Motherhood Didn’t Magically Change Me, But It Showed Me Who I Need
I'm still waiting on that "mature gene" to fully kick in.
The other day, on approximately my 20th time through Gilmore Girls, I came once again to Season 7, episode 20. “When did you get so mature?” Rory asks best friend Lane at a karaoke bar. “I don’t know, I guess the mature gene kicks in once you become a mother,” Lane says.
A lot of women my age can’t imagine ourselves becoming a mother. Sure, we imagine having kids someday. But it’s weird to think of oneself as Mom. Mom knows where that lost thing of yours is. Mom can plan meals and coordinate errands and knows when you need to go to the doctor. Mom is both disciplinarian and comforter, and knows what to say when you’re upset. Mom is confident and keeps everyone safe.
As Lane puts it, Mom is mature. How does that happen?
What Changed, What Didn’t
Before giving birth to my son, I looked forward to that “mature gene” kicking in. I definitely didn’t feel like Mom, even while pregnant. I didn’t know if I’d be able to hold my baby without dropping him, let alone provide him with the care and guidance he’ll need for at least the next 18 years.
When my son arrived, I found I did know what to do. For instance, I was able to hold him confidently and without fear (most of the time). There’s science behind this. Research shows mothers’ brains undergo intense changes throughout pregnancy and upon delivery.
But that doesn’t mean everything changes. Friends have asked me how it feels to be a mom. I usually reply, “I still feel like me.”
That’s the thing about motherhood. It doesn’t magically make you into a better person. I experienced new love and new fears, but had the same struggles and insecurities. I still lost my temper and snapped at my husband. Eventually I even snapped at my toddler, as a fierce little attitude grew right alongside his sweet personality.

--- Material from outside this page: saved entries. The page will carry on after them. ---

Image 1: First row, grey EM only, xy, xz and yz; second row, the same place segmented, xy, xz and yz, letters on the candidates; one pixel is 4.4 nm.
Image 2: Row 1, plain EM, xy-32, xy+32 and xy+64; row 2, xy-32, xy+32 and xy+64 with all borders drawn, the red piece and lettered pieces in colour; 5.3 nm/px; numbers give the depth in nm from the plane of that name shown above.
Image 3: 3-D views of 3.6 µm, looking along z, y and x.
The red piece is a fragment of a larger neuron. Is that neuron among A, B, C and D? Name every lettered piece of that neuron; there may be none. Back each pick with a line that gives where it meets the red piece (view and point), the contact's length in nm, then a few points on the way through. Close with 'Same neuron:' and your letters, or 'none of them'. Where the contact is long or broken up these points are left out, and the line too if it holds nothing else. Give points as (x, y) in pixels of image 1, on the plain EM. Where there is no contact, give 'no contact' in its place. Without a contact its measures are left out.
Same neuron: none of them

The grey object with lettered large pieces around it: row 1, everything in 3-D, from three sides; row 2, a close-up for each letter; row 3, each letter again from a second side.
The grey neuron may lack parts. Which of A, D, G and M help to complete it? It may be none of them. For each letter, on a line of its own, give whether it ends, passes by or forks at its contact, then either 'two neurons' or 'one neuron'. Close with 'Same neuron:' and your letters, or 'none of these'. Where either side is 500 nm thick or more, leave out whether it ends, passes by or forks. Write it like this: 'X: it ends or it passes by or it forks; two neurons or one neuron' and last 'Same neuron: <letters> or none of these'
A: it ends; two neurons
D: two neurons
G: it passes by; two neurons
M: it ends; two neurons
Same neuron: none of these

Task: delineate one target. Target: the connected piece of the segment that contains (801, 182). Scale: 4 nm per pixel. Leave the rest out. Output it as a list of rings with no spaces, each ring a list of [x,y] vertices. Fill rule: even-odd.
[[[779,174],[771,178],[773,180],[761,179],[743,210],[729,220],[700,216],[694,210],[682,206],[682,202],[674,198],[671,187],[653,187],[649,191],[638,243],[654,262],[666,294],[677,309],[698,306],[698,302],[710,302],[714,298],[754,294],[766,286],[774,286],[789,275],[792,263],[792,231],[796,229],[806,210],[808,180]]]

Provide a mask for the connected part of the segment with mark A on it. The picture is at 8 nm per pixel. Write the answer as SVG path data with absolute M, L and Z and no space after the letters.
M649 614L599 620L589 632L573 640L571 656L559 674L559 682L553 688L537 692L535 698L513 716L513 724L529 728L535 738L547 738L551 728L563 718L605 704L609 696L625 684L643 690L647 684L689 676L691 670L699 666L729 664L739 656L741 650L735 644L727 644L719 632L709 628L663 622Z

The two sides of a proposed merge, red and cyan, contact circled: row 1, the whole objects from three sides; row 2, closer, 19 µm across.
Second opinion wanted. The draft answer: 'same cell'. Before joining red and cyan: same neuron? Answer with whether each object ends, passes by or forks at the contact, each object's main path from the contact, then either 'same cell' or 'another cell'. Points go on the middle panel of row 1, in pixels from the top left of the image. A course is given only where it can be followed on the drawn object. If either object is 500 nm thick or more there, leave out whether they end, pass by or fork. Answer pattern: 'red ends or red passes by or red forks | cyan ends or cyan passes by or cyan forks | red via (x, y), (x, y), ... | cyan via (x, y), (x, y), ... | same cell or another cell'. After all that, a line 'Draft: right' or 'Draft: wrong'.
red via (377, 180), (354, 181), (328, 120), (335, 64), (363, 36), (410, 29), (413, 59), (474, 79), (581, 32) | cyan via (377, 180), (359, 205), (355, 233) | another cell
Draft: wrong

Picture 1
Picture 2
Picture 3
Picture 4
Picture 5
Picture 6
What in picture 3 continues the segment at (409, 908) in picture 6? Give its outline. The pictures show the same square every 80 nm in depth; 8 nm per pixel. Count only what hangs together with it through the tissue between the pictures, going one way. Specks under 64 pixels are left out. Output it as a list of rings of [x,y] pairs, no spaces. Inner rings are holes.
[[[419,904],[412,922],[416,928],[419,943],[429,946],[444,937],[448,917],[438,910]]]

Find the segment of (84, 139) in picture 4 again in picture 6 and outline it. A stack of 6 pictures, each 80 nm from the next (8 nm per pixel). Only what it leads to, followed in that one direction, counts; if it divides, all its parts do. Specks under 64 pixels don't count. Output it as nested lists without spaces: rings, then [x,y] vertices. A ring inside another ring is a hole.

Nearly every day, I wonder if I’m doing enough to help him learn about colors, words, and animal sounds — and about God. I worry about the future, including the trouble he’ll get into, and how I’ll handle it. I worry. Like a child, not a mature adult.
Moms Are People, Too
Motherhood has taught me that moms are people. We don’t always know what we’re doing, even if we make it seem like we do so our kids don’t worry. We’re not always brave, and not always confident we have what it takes to protect the little ones entrusted to us. Contrary to what Lane Kim opines in the final season of Gilmore Girls, we don’t automatically become super mature — not all the time.
Sure, biology gives us a leg up, but there’s still a gap in our abilities to be the woman we need to be for them. Being Mom to some little boy or girl is a big responsibility. Souls are at stake. All the more reason to acknowledge the gap, and press into our ever present Help, every single day.